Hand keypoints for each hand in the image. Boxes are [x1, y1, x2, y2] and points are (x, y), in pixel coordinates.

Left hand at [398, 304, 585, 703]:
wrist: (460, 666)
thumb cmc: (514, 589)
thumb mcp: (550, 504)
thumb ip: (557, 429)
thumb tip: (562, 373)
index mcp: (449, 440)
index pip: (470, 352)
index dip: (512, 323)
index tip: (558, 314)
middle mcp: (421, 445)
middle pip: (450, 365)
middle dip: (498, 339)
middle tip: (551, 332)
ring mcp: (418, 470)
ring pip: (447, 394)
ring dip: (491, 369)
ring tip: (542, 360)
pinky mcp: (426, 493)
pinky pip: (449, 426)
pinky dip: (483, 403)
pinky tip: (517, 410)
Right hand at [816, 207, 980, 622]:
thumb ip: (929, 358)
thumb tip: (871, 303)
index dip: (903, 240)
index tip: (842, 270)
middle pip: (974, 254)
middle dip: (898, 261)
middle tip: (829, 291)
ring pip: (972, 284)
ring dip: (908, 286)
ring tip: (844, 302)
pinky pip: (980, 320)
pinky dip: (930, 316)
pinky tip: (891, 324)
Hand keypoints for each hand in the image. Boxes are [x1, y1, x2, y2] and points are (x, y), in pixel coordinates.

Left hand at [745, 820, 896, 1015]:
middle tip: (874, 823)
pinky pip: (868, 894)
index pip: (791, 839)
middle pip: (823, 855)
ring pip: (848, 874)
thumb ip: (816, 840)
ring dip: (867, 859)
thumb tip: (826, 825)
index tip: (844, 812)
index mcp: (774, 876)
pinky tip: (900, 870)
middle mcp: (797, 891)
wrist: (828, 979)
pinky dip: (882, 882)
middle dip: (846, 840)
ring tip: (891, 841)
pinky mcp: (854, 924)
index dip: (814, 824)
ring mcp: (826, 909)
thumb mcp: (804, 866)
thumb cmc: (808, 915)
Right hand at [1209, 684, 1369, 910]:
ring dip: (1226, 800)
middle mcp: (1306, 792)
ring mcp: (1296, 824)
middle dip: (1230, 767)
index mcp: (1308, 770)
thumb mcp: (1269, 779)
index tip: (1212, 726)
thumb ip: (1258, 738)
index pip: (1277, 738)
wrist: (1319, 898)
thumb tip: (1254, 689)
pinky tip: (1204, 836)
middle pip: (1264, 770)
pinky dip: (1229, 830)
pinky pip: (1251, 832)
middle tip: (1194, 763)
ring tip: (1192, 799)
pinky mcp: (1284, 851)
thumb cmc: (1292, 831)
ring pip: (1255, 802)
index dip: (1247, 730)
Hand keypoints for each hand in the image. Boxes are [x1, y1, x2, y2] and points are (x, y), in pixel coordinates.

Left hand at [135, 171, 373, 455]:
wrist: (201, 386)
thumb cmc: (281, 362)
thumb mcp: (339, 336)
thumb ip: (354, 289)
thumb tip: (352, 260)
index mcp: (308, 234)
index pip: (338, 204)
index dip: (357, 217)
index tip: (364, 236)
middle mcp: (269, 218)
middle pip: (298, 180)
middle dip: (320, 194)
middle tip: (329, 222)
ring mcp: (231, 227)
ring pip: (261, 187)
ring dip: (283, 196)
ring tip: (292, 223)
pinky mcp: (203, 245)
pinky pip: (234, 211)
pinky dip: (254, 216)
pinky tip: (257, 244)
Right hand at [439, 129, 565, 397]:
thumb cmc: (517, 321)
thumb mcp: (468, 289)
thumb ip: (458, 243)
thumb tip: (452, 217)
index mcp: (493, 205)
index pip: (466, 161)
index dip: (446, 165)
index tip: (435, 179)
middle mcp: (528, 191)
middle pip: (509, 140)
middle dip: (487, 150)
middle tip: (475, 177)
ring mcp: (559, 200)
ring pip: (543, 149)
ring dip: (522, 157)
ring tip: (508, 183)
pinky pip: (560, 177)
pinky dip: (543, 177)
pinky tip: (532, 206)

= = = = = = =

- _About this task_: Would you transcribe the records above exactly, leaving nothing out?

- _Task response_:
Hand keypoints for each hand in the image. Boxes are [x1, y1, x2, y2] and points are (x, y), in pixel coordinates.

Left hand at [398, 304, 585, 703]:
wrist: (460, 666)
thumb cmc: (514, 589)
thumb mcp: (550, 504)
thumb ip: (557, 429)
thumb tip: (562, 373)
index mcp: (449, 440)
index pip: (470, 352)
index dip: (512, 323)
index tip: (558, 314)
middle mcp: (421, 445)
middle pip: (450, 365)
middle dip: (498, 339)
middle tip: (551, 332)
ring mcp: (418, 470)
ring pip: (447, 394)
ring dip: (491, 369)
ring tip: (542, 360)
pinky mcp: (426, 493)
pinky pip: (449, 426)
pinky dip: (483, 403)
pinky tip: (517, 410)
Right hand at [816, 207, 980, 622]:
thumb ip: (929, 358)
thumb tip: (871, 303)
index dip: (903, 240)
index tip: (842, 270)
middle pip: (974, 254)
middle dip: (898, 261)
middle tip: (829, 291)
ring pip: (972, 284)
ring dip: (908, 286)
ring tip: (844, 302)
pinky pip: (980, 320)
pinky dip: (930, 316)
pinky tip: (891, 324)
Hand keypoints for each hand in the image. Boxes are [x1, y1, x2, y2] and points are (x, y), in pixel coordinates.

Left hand at [745, 820, 896, 1015]:
middle tip: (874, 823)
pinky pip: (868, 894)
index pip: (791, 839)
middle pip: (823, 855)
ring pip: (848, 874)
thumb ip: (816, 840)
ring dip: (867, 859)
thumb tip: (826, 825)
index tip: (844, 812)
index mcp: (774, 876)
pinky tip: (900, 870)
middle mcp: (797, 891)
wrist: (828, 979)
pinky dip: (882, 882)
middle dip: (846, 840)
ring tip: (891, 841)
pinky mcp: (854, 924)
index dip: (814, 824)
ring mcp: (826, 909)
thumb mcp: (804, 866)
thumb cmc: (808, 915)
Right hand at [1209, 684, 1369, 910]:
ring dip: (1226, 800)
middle mcp: (1306, 792)
ring mcp: (1296, 824)
middle dip: (1230, 767)
index mcp: (1308, 770)
thumb mcp: (1269, 779)
index tip: (1212, 726)
thumb ip: (1258, 738)
index pip: (1277, 738)
wrist: (1319, 898)
thumb tip: (1254, 689)
pinky tip: (1204, 836)
middle pip: (1264, 770)
pinky dip: (1229, 830)
pinky pip: (1251, 832)
middle tip: (1194, 763)
ring tip: (1192, 799)
pinky mcp: (1284, 851)
thumb cmc: (1292, 831)
ring pip: (1255, 802)
index dip: (1247, 730)
Hand keypoints for each hand in the image. Boxes are [x1, y1, x2, y2] and points are (x, y), in pixel coordinates.

Left hand at [135, 171, 373, 455]:
wrist: (201, 386)
thumb cmc: (281, 362)
thumb mcp: (339, 336)
thumb ip: (354, 289)
thumb tip: (352, 260)
index mcp: (308, 234)
index pip: (338, 204)
index dip: (357, 217)
index tip: (364, 236)
middle mcp: (269, 218)
middle pip: (298, 180)
middle dip: (320, 194)
middle tip: (329, 222)
ring mcp: (231, 227)
ring pip: (261, 187)
ring dip: (283, 196)
ring tip: (292, 223)
pinky mcp: (203, 245)
pinky pip: (234, 211)
pinky dip: (254, 216)
pinky tip: (257, 244)
Right hand at [439, 129, 565, 397]:
thumb cmc: (517, 321)
thumb mcp: (468, 289)
thumb ip: (458, 243)
thumb tip: (452, 217)
index mcp: (493, 205)
index pip: (466, 161)
index dip: (446, 165)
index tip: (435, 179)
middle mcp: (528, 191)
middle pip: (509, 140)
middle dip: (487, 150)
middle tip: (475, 177)
ring mcp: (559, 200)
ring pip: (543, 149)
ring dip: (522, 157)
ring tip: (508, 183)
pinky pip: (560, 177)
pinky dip: (543, 177)
pinky tip: (532, 206)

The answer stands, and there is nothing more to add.